Starting with the line that contains "982 789 21.07" and stopping after the line that contains "597 49 34.71", return each line below exactly as written, with no others.

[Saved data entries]
================================

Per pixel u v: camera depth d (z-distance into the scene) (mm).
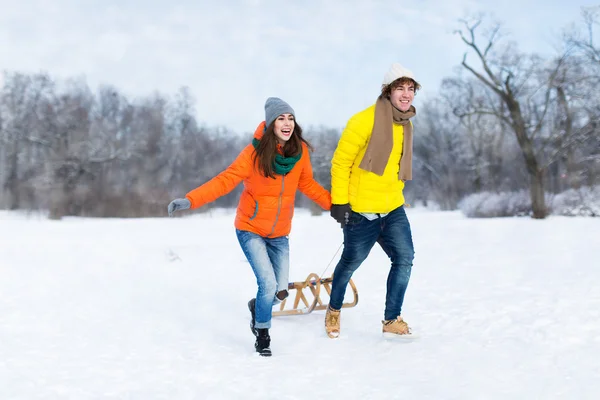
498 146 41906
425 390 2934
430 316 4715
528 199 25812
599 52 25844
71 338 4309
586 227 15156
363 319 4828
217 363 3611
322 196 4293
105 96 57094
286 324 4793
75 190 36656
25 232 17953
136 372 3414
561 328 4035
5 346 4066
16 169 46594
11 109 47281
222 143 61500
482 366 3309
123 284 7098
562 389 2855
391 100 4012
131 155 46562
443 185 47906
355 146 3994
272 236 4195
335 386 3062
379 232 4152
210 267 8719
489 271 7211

================================

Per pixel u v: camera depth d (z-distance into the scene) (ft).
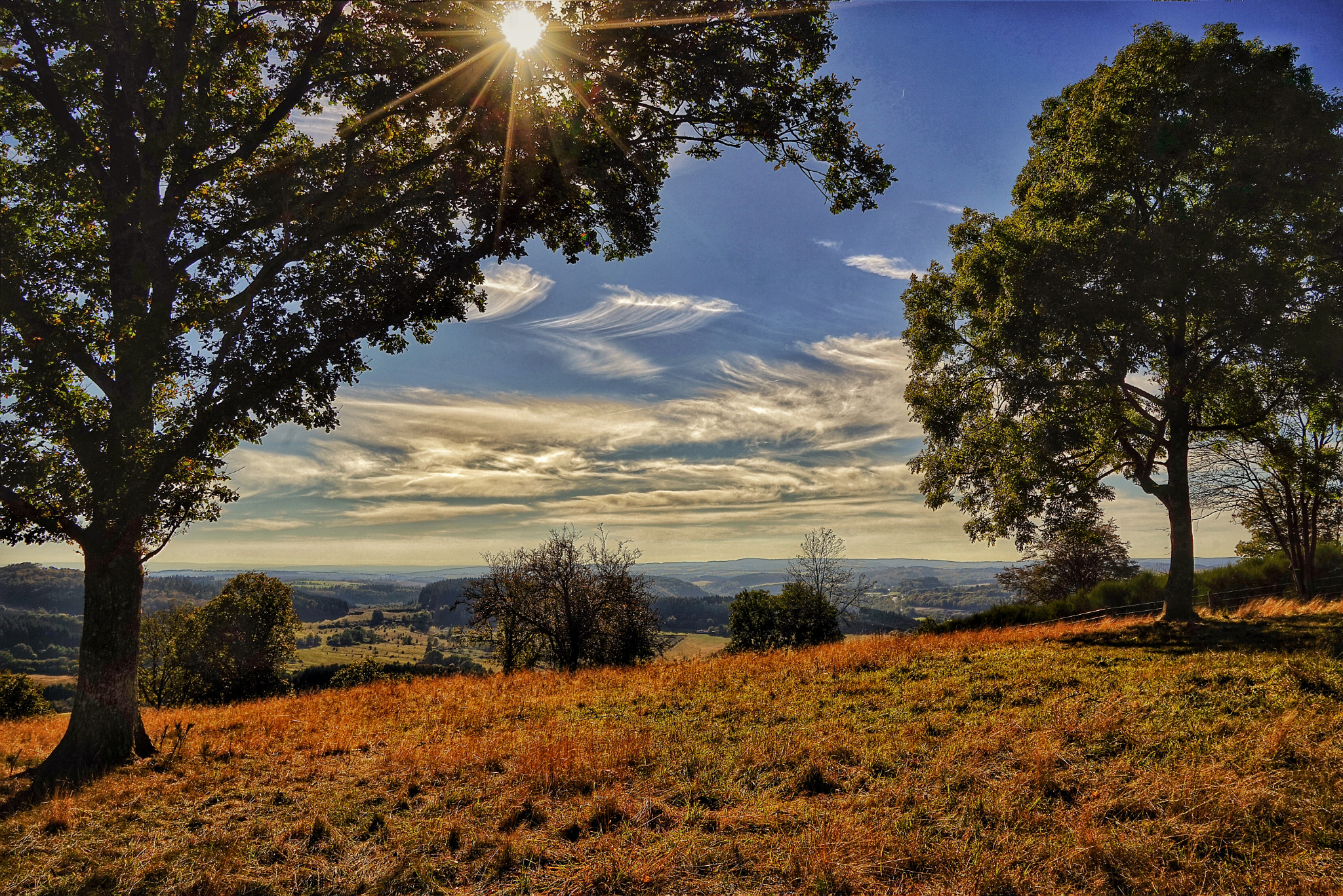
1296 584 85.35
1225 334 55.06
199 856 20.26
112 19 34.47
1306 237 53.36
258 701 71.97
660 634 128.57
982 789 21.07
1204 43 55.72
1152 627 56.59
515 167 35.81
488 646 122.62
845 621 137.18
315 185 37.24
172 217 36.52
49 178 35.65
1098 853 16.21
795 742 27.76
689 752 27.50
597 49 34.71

================================

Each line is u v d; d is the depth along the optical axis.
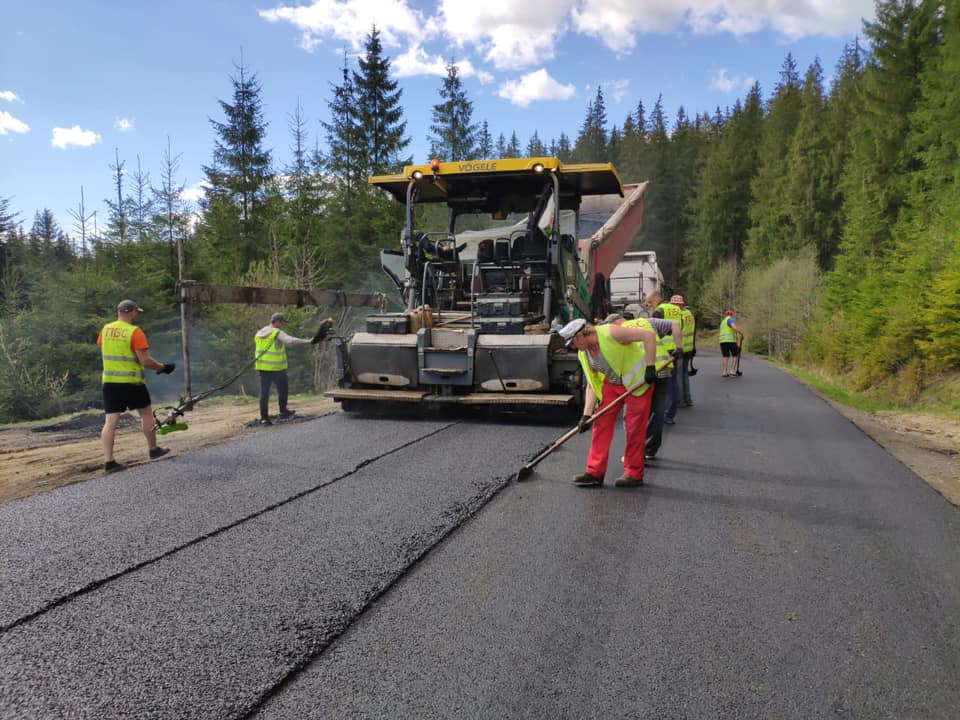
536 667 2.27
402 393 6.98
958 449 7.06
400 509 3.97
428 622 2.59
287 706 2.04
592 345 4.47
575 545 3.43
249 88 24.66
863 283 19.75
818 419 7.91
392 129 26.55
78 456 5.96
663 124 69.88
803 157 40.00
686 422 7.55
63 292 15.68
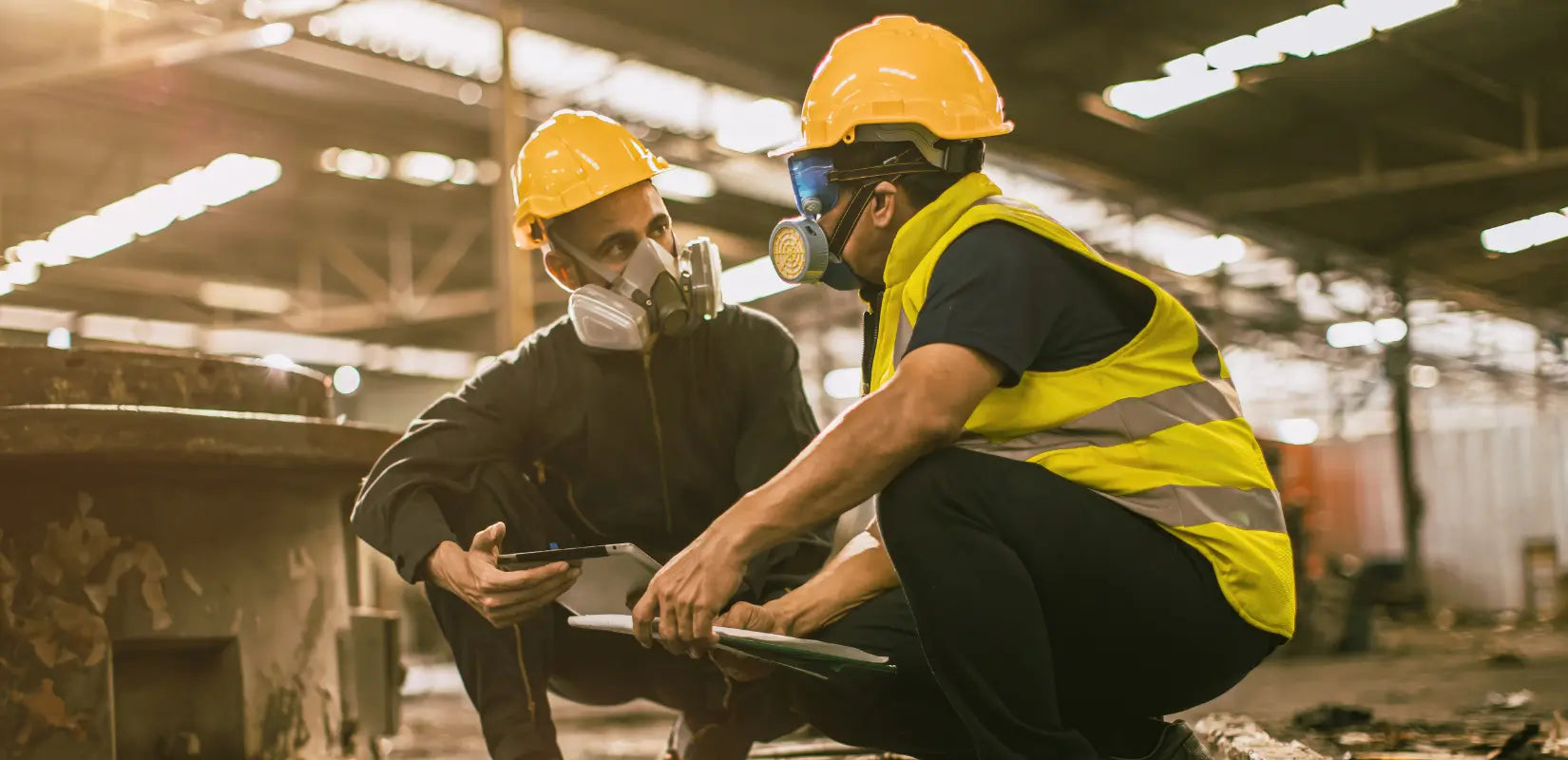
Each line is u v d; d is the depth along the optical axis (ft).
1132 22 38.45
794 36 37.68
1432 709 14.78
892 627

================================

== ANSWER SPACE ==
982 789 21.07
1204 43 55.72
1152 627 56.59
515 167 35.81
488 646 122.62
845 621 137.18
315 185 37.24
172 217 36.52
49 178 35.65
1098 853 16.21
795 742 27.76
689 752 27.50
597 49 34.71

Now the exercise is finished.